2000 li yıllarda tuncay özkan ın öve öve bitiremediği hapishane içinde hapis.
dubleks ev diye anlatıyordu 11 sene evvel hüssiyet gazetesine f tipi cezaevlerini..
oysa şimdilerde kendisi orada..
ve yaşam standardı yok burada diyor..
ille kendisinin de mi içeri girmesi gerekiyordu f tipi ne karşı olmak için..
ille yaşamak mı gerekiyordu..
karakollarda sözümona kaldırılan işkencelerin psikolojik ve fiziki boyutta halen devam ettiği haberleri gelen kurumlardır. psikolojik işkence denince bazıları küçümser: ama iğrenç gürültüler çıkarılması, insanların en temel haklardan mahrum bırakılması nedir, ancak yaşayanlar bilir. oradaki insanlar zaten ya ceza almışlardır veya ceza niyetine tutuklanmışlardır; ceza içinde ceza hangi insanlığa sığar?
f tipi cezaevi, sözümona cuntalarla, işkenceyle mücadele ettiğini söyleyen akp'nin, ikyüzlülüğünün tarihi belgesidir.
en temel hak yaşam hakkıdır. bunu hiçe sayanın, gasp edenin pratikte aynı muamleyi görmesi en adilane olandır ama bu mümkün değil ise hayvan gibi yaşamak, her gün türlü işkencelerden geçmek o kişi için haktır. cinayet işleyen, tecavüz eden...vb insanımsı hayvanların bir koğuşta toplanıp kendileri gibi boktan yaratıklarla gülüp eğlendiklerini, kahkaha attıklarıni düşünmek şahsım adına söylüyorum vicdan azabıdır. f tipi idamın alternatifidir ve mutlaka idam yoksa f tipi olmalıdır.
türk tabipleri birliği'nin tekirdağ f tipi cezaevi ile ilgili raporundan *;
"...geniş bir politik tutuklu ve hükümlü grubunun f tipi cezaevi uygulamasının başlangıcından bu güne kadar "tretmana" tabi olduğu ve fiilen kullandırılmayacağı görüşünden hareketle sosyal alanlara çıkmayı reddettikleri, diğer bir politik grubun ise prensip olarak çıkmak istemekle birlikte, disiplin cezaları vb. nedenlerle 6 aydır sosyal alanlara çok az yada hiç çıkarılmadığı saptandı. bu duruma, yani sosyal alana çıkacak kişi sayısının fiilen 1/3 oranına düşmesine rağmen, gerek organize grupları birbiriyle karşılaştırmama, gerek işleyişin hantallığı ve memur yetersizliği, gerekse tam olarak anlaşılamayan nedenlerle fiilen sosyal alana çıkma sıklığı ve kalış süresinin çok sınırlı olduğu görüldü..."
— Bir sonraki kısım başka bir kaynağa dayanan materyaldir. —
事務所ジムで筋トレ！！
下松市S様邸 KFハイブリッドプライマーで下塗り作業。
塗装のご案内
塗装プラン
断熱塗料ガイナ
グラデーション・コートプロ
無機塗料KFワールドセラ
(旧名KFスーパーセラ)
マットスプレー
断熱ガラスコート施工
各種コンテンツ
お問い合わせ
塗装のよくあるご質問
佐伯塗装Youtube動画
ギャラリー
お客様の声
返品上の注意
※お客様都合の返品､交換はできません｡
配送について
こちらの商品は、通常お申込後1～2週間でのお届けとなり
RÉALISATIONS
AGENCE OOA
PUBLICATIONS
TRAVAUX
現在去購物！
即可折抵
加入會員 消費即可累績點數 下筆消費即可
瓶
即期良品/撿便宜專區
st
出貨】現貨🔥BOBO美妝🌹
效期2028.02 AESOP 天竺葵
ttb de anlamamış ben de anlamadım? bilen var mı o anlaşılamayan nedenleri?
f tipi cezaevlerindeki şartların kötülüğünden bahsetmek, illa bir örgütün yandaşı olmak anlamına gelmez. her duyarlı insan da yapılan zulme karşı çıkabilir. bir insana yapılan kötülüğe karşı çıkmak için, ona karşı çok derin duygular beslemek mi gerekiyor?
düşünün bir kaza olmuş, adam gözünüzün önünde ölüyor. " amaan benim yakınım değil ki" deyip geçer misiniz yanından? ben geçemem. bu da öyle bir şey işte. televizyonumu açıp, demir coplarla dövülen o insanları gördüğümde, hiçbir şey olmamış gibi sakin sakin değiştiremem kanalı, başımı yastığa rahat koyamam. mesele bir davaya sahip çıkmak değil mesele insanlığa sahip çıkmak. hala aradaki farkı anlamadınız mı? diyarbakır cezaevinde her düşünceden insana yapılmıştır işkenceler mesela. şimdi siz çıkıp da " sağcılara iyi ki yapılmış ama solculara yapılan zulümdür, haksızlıktır" diyebilir misiniz? ben diyemem.
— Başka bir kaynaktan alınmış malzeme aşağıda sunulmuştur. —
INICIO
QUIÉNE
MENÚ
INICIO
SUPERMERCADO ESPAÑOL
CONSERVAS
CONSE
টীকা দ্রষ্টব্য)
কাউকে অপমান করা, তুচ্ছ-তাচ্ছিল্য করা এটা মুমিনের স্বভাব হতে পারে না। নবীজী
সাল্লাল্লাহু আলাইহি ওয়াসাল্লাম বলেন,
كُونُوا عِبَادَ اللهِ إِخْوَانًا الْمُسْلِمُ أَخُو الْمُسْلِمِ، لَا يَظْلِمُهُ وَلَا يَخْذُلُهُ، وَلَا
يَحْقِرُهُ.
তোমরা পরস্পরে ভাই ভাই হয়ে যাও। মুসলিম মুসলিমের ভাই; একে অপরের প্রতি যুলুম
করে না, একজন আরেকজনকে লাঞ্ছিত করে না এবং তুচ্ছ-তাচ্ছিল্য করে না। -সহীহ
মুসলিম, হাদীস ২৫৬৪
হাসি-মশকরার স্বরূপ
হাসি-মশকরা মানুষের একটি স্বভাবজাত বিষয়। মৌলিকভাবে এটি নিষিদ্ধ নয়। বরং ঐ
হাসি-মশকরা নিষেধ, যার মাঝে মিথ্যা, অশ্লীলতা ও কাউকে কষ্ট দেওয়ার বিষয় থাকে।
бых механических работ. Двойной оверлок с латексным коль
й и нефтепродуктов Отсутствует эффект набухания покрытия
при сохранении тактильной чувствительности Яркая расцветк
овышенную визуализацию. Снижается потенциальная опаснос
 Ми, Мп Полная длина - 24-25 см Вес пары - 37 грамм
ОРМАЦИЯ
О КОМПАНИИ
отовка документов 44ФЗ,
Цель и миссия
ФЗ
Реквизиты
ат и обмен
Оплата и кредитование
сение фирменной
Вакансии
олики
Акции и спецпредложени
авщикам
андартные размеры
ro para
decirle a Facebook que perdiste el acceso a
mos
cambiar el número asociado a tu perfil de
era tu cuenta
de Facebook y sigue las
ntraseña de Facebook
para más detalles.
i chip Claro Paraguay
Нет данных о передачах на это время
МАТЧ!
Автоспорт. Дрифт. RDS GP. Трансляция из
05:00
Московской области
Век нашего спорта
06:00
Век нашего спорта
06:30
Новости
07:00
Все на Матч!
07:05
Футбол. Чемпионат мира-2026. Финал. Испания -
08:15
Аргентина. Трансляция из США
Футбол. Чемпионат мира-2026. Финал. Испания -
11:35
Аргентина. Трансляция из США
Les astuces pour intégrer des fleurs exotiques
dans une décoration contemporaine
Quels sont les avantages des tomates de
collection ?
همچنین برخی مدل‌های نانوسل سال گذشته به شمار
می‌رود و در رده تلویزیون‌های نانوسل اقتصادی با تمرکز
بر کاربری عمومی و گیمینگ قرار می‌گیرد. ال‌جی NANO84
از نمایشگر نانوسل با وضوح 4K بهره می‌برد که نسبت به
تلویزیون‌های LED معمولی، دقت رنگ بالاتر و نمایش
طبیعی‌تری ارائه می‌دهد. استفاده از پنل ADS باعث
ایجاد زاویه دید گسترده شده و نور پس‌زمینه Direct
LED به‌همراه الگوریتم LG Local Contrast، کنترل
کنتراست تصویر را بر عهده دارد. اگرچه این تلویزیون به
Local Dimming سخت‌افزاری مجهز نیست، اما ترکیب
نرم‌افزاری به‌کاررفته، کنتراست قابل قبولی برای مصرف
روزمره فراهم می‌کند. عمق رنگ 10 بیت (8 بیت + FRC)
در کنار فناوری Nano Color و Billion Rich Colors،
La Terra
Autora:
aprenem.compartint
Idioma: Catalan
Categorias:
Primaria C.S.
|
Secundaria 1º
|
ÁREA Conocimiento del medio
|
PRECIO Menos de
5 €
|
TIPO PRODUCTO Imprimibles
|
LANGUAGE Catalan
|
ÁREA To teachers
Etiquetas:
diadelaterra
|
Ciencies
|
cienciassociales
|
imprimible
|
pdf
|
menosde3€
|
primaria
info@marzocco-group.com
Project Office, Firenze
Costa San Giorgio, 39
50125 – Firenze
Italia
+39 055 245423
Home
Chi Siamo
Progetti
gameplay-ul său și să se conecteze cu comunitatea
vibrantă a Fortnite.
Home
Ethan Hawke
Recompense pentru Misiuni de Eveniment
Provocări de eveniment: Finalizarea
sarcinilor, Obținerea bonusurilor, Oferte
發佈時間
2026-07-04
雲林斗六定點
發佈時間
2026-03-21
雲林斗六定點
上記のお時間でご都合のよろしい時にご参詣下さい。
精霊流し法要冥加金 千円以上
ya da şöyle söyleyelim; televizyonların bas bas bağırdığı orantısız güç nedir? burada çözümleniyor her şey... hele bir düşünün bakalım. ne kolay değil mi savunmasız bir insana istediğinizi yaptırmak? evet, ben de öyle düşünmüştüm.
koordinasyon eksikliğinden dolayı insanları tecrit ederek insanlıktan çıkmalarını amaçlayan zihniyetin ürünü olan çağdışılık.
100.000 mahkum var cezaevlerinde toplam. koskoca türkiye cumhuriyeti 100.000 kişi ile baş edemiyor, insanlık dışı yöntemlere başvuruyorsa bu ülke zaten bitmiş okeye dönüyordur.
sonuçta insanlar analarının karnından suçlu, mahkum, hükümlü olarak doğmuyor. herkesin başına gelebilir, cezaevleri insanlar içindir, bu unutulmamalı...
bu gün f tiplerinde terör, siyasi mahkumlar varsa yarın badem bıyıklılar da olabilir orada. özellikle badem bıyık kavramına cuk diye oturan sadullah ergin iyi analiz etmeli bunu.
çekiç orakçıların örgütlenmesini önlediği için sürekli protesto edilen, ancak ne kadar gerekli olduğu 2000 yılındaki isyanlardan sonra cezaevlerinin nasıl bir hale geldiği görüldükten sonra ortaya çıkmıştır.